Taiwan is a mountainous island. We don't have many flat lands to begine with. My hometown Taichung City, for example, is not really a plane but more a kind of basin, central of the western part of Taiwan. At the west of this basin lie the Da-Du Hills, although from the habit of the Mandarin language you might hear it mentioned as Da-Du "Mountains" or something like that. At the eastern part we got Da-Keng, and the south-western we got Ba-Gua "Mountains." People who cycle in central Taiwan must be familiar with these areas.





Right. What about me? Well, I first learned to climb on one of the roads in the Da-Du hills. Not that I was an excellent climber... but to get a taste of it, nothing beats a 10% gradient, 500-meter-long, unforgiving, two-lane, you-can-only-see-sky-at-the-end deserted paved road in the middle of nowhere. Between the heavy breathing and hard pedaling action you find yourself a sort of rhythm, with the burning sensations in your legs, sweat forming on your forehead, and heart rate rocketing sky hight at a rate far greater than you are physically going upwards. And of course, the satisfactions that came after conquering it.

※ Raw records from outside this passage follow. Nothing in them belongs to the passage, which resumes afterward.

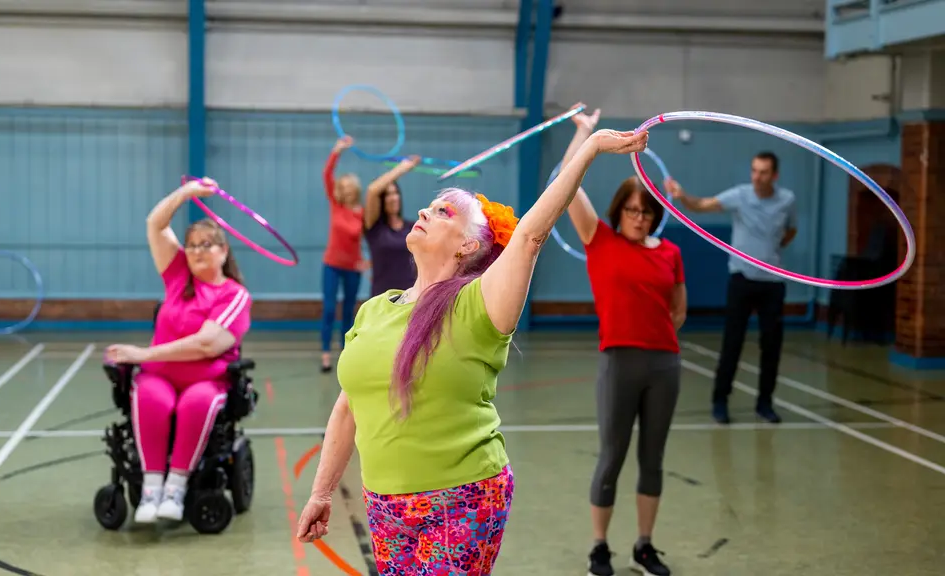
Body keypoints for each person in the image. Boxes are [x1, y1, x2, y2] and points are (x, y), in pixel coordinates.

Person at [294, 111, 649, 575]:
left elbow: (529, 237)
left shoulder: (477, 305)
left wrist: (589, 148)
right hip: (384, 504)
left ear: (466, 246)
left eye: (443, 212)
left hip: (462, 498)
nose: (423, 211)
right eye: (430, 206)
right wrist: (322, 493)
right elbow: (347, 407)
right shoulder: (374, 309)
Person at [558, 109, 685, 576]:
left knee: (653, 459)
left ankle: (645, 546)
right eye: (632, 209)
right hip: (619, 363)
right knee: (612, 456)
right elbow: (567, 183)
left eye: (646, 211)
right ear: (619, 211)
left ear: (655, 215)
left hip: (665, 366)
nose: (639, 217)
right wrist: (585, 135)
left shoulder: (671, 253)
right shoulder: (599, 239)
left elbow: (679, 309)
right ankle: (599, 548)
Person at [105, 177, 253, 524]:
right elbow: (155, 223)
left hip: (208, 382)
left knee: (195, 403)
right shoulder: (177, 276)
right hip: (160, 377)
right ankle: (151, 489)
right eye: (192, 245)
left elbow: (206, 344)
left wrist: (142, 355)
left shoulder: (234, 296)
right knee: (152, 397)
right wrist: (187, 193)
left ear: (224, 250)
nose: (198, 251)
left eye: (207, 244)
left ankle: (176, 487)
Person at [664, 151, 796, 425]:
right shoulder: (740, 195)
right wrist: (682, 195)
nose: (757, 177)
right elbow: (702, 205)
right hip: (741, 279)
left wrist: (775, 249)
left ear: (775, 175)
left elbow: (791, 230)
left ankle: (765, 404)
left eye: (763, 172)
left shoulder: (787, 200)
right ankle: (720, 401)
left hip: (773, 283)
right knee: (732, 344)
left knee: (771, 347)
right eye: (754, 171)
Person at [319, 135, 367, 372]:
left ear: (356, 189)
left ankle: (345, 353)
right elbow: (327, 174)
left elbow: (373, 239)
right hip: (331, 265)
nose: (346, 189)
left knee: (349, 311)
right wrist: (336, 150)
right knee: (329, 309)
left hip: (352, 269)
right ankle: (325, 354)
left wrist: (367, 262)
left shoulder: (362, 212)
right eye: (343, 185)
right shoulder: (335, 205)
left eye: (350, 185)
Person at [363, 156, 420, 297]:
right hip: (382, 299)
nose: (394, 198)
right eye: (388, 194)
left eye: (396, 193)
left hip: (410, 297)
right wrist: (403, 167)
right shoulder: (374, 228)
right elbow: (372, 190)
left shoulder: (412, 227)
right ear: (381, 200)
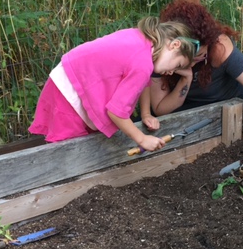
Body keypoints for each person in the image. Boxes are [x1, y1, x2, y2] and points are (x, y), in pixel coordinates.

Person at [139, 0, 243, 163]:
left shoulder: (220, 48)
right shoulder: (161, 53)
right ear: (173, 45)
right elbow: (160, 109)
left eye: (200, 56)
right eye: (186, 60)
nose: (191, 63)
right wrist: (185, 79)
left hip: (227, 118)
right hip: (189, 119)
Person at [29, 17, 198, 153]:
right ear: (175, 45)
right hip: (70, 92)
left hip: (72, 78)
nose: (171, 72)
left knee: (85, 144)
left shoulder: (142, 40)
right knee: (69, 150)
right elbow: (116, 112)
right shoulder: (143, 63)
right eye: (177, 65)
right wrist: (142, 139)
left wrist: (146, 114)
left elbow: (143, 83)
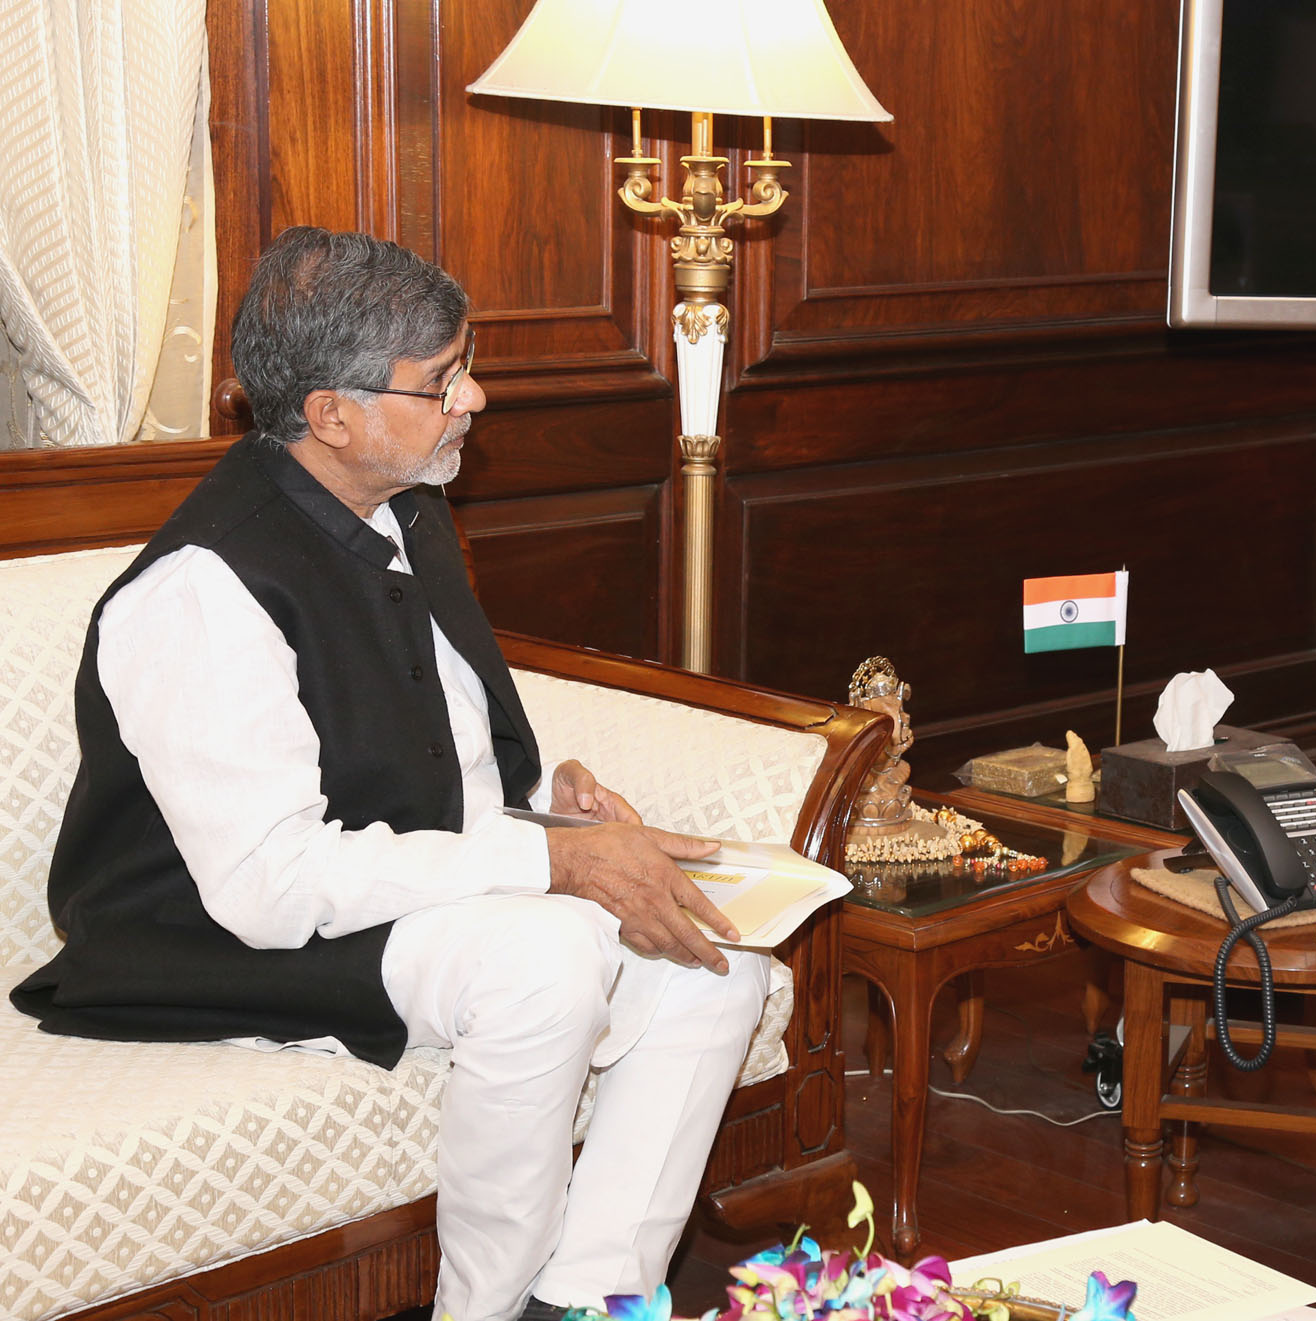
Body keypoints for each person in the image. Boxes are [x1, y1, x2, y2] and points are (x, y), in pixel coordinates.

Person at [11, 227, 770, 1321]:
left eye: (463, 363)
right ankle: (488, 1309)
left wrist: (551, 805)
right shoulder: (201, 590)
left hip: (380, 894)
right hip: (211, 939)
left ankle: (594, 1297)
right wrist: (551, 867)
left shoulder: (408, 506)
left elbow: (422, 732)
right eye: (442, 380)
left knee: (715, 955)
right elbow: (271, 888)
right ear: (331, 415)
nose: (476, 397)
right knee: (546, 957)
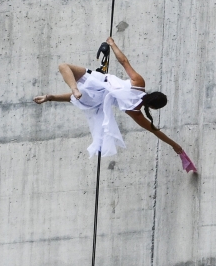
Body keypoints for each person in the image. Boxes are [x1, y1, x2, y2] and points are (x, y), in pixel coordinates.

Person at [33, 36, 196, 172]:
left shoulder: (139, 83)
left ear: (153, 93)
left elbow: (124, 61)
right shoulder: (135, 111)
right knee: (81, 98)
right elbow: (155, 131)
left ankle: (72, 89)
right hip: (98, 99)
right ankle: (52, 97)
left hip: (99, 81)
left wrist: (113, 44)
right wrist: (177, 147)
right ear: (152, 107)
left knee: (64, 67)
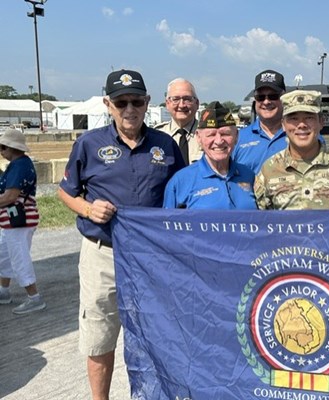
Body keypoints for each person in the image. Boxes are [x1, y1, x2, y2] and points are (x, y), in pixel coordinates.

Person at [58, 69, 184, 400]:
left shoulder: (165, 145)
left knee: (155, 335)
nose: (130, 109)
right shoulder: (88, 143)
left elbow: (182, 192)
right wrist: (87, 209)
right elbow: (65, 191)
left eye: (137, 101)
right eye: (121, 102)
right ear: (108, 104)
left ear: (147, 102)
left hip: (151, 258)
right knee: (100, 337)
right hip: (103, 253)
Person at [254, 90, 329, 210]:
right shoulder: (269, 170)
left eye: (309, 117)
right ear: (283, 125)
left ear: (321, 122)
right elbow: (261, 220)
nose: (301, 125)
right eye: (293, 118)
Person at [164, 101, 256, 209]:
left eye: (225, 134)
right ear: (198, 137)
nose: (218, 141)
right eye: (211, 135)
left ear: (236, 136)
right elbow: (167, 223)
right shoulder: (180, 181)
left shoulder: (249, 175)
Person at [0, 129, 45, 315]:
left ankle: (34, 298)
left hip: (18, 220)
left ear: (12, 148)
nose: (1, 151)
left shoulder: (19, 166)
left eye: (2, 147)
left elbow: (10, 196)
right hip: (13, 220)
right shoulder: (18, 164)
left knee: (19, 258)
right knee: (5, 255)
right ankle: (3, 291)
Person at [232, 69, 288, 174]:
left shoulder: (302, 136)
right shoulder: (237, 139)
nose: (266, 102)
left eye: (273, 96)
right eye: (260, 97)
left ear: (284, 98)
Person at [154, 78, 202, 165]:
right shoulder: (156, 136)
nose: (181, 105)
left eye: (187, 99)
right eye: (175, 99)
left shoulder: (208, 135)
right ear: (167, 104)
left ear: (197, 103)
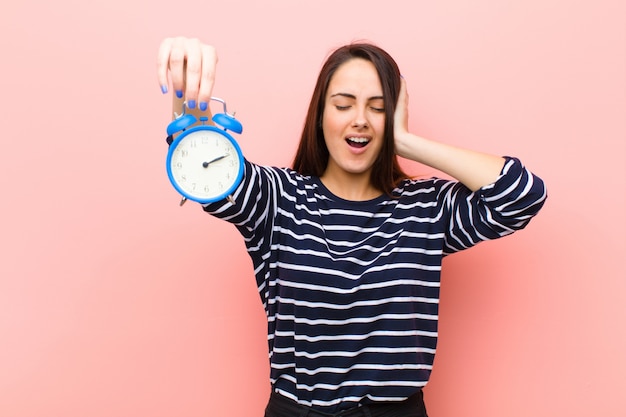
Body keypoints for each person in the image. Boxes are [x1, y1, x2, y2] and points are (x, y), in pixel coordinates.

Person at [157, 36, 547, 417]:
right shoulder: (279, 198)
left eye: (377, 108)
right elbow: (199, 168)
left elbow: (522, 195)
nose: (359, 119)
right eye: (343, 105)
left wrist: (406, 142)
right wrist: (185, 92)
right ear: (321, 114)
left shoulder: (426, 207)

(Below are links to three photos of this very climb:

Chung-Tai Road overview;
Mid Sections of the climb;
and School of Theology at the roadside;

courtesy of Edinman)


Funny thing is I gave a name of that small nasty road all those years back, and it was adopted by the people riding around ever since. Although they might not know the origin (and would probably never bother anyway). If you understand the Chinese language, the nickname came from the School of Theology at the roadside, third link above. 神召天梯 means a ladder towards heaven, for those who have received God's call.

Of course from a competitive cyclist point of view it's nothing to brag about, but considering that it was my very first climb, an accent which I managed to finish without stopping on only the second attempt (stopped three times the previous day), it was still quite an achievement. And the stories pretty much started from here.